### [EJERCICIOS POR RESOLVER]
A) Contesta estas preguntas sobre el fragmento:
(i) ¿En qué escuela estudiaba quien narra?
(ii) ¿En qué mes fue el fin de semana de la salida?
(iii) ¿A qué temperaturas estaba acostumbrado quien narra?
B) ¿Puedes reescribir el fragmento comenzando en "Al inicio de" y siguiendo hasta "con ropa ligera.", cambiando "lluvia" por "llovizna"?

### [FRAGMENTO PROPORCIONADO]
---

Al inicio de la década de los ochenta, era yo estudiante de la Escuela Normal Superior Dr. Porfirio Parra, en la ciudad de Chihuahua. Un fin de semana del mes de julio, apenas cesado una prolongada y fina lluvia, que desde temprano había caído sobre la ciudad, salí a recorrer aquellas calles tan llenas de historia. El viento era frío para mí, acostumbrado a las altas temperaturas de la costa de Sinaloa, sin embargo la gente disfrutaba del clima, con ropa ligera.

---

### [FILAS PROPORCIONADAS]
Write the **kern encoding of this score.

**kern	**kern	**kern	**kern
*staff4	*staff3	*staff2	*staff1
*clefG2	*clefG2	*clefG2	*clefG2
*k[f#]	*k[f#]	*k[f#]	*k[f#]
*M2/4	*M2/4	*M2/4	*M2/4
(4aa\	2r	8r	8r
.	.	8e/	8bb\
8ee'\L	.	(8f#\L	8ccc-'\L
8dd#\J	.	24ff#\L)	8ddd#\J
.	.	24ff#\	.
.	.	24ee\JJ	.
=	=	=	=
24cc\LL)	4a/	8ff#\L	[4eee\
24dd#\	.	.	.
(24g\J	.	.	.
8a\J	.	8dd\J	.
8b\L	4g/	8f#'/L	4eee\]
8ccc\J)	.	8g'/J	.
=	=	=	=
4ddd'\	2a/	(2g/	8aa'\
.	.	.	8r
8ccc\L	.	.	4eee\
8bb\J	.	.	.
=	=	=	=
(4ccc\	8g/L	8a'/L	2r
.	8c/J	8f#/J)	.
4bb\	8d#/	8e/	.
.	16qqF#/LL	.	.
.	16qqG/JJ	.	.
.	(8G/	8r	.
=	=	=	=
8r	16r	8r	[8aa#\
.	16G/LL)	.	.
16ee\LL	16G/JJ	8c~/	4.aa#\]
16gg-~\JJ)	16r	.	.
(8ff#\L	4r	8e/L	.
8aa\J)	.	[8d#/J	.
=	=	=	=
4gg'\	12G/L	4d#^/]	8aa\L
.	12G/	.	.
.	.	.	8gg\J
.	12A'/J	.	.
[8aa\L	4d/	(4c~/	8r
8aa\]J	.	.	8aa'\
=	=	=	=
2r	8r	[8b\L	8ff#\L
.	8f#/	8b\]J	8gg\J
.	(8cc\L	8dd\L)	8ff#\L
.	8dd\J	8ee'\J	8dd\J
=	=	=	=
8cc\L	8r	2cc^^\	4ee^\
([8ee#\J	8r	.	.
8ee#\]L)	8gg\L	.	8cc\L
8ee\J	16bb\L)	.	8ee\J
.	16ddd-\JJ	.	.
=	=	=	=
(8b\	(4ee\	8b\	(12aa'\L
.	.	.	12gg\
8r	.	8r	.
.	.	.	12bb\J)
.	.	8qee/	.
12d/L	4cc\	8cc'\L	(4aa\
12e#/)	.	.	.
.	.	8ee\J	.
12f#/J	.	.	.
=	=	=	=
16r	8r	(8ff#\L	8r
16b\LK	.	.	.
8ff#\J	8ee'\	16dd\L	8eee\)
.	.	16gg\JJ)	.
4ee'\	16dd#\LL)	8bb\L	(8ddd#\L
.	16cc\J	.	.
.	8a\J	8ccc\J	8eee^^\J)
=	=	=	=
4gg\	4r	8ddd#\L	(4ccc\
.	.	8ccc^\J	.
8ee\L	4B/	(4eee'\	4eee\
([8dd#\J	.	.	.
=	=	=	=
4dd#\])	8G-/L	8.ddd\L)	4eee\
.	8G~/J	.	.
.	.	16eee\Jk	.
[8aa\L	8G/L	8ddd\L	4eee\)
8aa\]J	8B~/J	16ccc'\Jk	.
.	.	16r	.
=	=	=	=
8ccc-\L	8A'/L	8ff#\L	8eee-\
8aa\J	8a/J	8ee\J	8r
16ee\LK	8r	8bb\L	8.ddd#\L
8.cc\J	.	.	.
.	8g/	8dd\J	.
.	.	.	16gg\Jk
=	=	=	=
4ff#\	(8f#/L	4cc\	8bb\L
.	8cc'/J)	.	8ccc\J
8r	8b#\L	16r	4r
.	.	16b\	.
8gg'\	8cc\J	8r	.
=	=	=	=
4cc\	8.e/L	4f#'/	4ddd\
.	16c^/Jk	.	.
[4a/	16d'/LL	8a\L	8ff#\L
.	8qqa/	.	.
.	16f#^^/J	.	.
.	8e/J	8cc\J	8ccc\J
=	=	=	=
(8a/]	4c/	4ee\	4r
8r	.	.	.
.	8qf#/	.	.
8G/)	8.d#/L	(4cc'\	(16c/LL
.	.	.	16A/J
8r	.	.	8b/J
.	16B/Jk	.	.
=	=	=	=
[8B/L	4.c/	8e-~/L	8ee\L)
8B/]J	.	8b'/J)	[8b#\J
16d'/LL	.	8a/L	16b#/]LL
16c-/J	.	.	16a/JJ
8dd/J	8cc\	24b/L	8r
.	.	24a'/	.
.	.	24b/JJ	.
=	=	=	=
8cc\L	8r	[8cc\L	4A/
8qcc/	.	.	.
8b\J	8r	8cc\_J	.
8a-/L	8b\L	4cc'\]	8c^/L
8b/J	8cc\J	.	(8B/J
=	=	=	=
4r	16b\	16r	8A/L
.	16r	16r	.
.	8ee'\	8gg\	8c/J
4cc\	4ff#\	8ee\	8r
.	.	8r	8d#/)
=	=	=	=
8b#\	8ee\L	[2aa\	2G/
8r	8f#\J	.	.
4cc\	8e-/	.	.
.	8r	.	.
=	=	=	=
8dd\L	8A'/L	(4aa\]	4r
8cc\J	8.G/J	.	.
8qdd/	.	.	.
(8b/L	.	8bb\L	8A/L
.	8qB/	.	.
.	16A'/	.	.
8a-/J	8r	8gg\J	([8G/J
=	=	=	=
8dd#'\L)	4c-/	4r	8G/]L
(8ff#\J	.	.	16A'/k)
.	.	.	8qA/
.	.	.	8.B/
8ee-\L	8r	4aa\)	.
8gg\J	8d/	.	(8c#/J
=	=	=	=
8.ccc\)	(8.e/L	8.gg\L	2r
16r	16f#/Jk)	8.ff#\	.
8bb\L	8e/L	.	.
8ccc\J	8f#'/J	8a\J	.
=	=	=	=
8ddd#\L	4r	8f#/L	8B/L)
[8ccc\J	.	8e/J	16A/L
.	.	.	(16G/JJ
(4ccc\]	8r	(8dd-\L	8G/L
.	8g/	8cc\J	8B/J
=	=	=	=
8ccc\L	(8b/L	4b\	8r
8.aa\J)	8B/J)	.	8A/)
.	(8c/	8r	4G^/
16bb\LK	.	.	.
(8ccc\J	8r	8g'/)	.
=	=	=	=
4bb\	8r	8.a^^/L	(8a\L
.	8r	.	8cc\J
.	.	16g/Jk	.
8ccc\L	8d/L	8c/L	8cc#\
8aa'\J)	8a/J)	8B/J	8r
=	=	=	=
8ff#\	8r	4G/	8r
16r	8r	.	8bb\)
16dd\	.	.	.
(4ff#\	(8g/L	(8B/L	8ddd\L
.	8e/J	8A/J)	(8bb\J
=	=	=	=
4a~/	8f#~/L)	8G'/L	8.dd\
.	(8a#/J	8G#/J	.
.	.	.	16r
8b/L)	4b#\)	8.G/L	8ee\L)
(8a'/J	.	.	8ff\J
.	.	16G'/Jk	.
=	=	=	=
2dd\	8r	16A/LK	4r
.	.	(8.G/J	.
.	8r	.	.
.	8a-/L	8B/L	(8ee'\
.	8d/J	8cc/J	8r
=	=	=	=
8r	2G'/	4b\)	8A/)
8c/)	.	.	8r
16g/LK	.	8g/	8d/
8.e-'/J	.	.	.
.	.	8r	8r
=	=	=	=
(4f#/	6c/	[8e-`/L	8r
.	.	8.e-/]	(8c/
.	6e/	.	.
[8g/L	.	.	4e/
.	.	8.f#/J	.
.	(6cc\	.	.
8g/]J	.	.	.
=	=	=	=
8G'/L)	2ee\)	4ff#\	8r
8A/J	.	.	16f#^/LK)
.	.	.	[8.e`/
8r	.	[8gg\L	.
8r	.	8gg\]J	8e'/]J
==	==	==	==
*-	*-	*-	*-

---

### [RESPUESTAS DE TAREAS]
A)
(i) En la Escuela Normal Superior Dr. Porfirio Parra.
(ii) En julio.
(iii) A las altas temperaturas de la costa de Sinaloa.

B)
Al inicio de la década de los ochenta, era yo estudiante de la Escuela Normal Superior Dr. Porfirio Parra, en la ciudad de Chihuahua. Un fin de semana del mes de julio, apenas cesado una prolongada y fina llovizna, que desde temprano había caído sobre la ciudad, salí a recorrer aquellas calles tan llenas de historia. El viento era frío para mí, acostumbrado a las altas temperaturas de la costa de Sinaloa, sin embargo la gente disfrutaba del clima, con ropa ligera.